Data »
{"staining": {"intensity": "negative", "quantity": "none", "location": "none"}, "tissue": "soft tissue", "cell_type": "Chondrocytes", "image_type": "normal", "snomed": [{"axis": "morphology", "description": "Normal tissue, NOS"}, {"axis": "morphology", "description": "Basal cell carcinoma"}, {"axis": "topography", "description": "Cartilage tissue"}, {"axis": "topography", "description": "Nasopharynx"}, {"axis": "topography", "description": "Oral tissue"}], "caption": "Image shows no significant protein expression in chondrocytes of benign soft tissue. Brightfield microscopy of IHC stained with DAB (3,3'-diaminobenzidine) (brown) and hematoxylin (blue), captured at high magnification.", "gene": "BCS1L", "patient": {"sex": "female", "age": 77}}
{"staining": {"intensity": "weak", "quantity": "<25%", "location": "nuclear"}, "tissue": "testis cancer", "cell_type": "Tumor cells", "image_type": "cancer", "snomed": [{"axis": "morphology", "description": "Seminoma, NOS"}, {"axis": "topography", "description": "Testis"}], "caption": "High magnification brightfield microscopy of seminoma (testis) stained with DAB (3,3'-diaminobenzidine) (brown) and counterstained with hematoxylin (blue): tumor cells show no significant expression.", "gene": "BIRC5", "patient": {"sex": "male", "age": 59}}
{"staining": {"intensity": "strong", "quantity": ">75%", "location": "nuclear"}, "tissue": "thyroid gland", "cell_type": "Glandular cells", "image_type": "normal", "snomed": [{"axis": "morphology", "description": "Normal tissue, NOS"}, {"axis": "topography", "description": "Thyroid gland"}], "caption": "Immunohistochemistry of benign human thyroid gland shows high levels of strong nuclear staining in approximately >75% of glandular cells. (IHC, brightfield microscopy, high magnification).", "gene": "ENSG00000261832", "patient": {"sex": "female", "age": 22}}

Work to be completed » Exactly as written, transcribe every line shown above.

Answer section »
{"staining": {"intensity": "negative", "quantity": "none", "location": "none"}, "tissue": "soft tissue", "cell_type": "Chondrocytes", "image_type": "normal", "snomed": [{"axis": "morphology", "description": "Normal tissue, NOS"}, {"axis": "morphology", "description": "Basal cell carcinoma"}, {"axis": "topography", "description": "Cartilage tissue"}, {"axis": "topography", "description": "Nasopharynx"}, {"axis": "topography", "description": "Oral tissue"}], "caption": "Image shows no significant protein expression in chondrocytes of benign soft tissue. Brightfield microscopy of IHC stained with DAB (3,3'-diaminobenzidine) (brown) and hematoxylin (blue), captured at high magnification.", "gene": "BCS1L", "patient": {"sex": "female", "age": 77}}
{"staining": {"intensity": "weak", "quantity": "<25%", "location": "nuclear"}, "tissue": "testis cancer", "cell_type": "Tumor cells", "image_type": "cancer", "snomed": [{"axis": "morphology", "description": "Seminoma, NOS"}, {"axis": "topography", "description": "Testis"}], "caption": "High magnification brightfield microscopy of seminoma (testis) stained with DAB (3,3'-diaminobenzidine) (brown) and counterstained with hematoxylin (blue): tumor cells show no significant expression.", "gene": "BIRC5", "patient": {"sex": "male", "age": 59}}
{"staining": {"intensity": "strong", "quantity": ">75%", "location": "nuclear"}, "tissue": "thyroid gland", "cell_type": "Glandular cells", "image_type": "normal", "snomed": [{"axis": "morphology", "description": "Normal tissue, NOS"}, {"axis": "topography", "description": "Thyroid gland"}], "caption": "Immunohistochemistry of benign human thyroid gland shows high levels of strong nuclear staining in approximately >75% of glandular cells. (IHC, brightfield microscopy, high magnification).", "gene": "ENSG00000261832", "patient": {"sex": "female", "age": 22}}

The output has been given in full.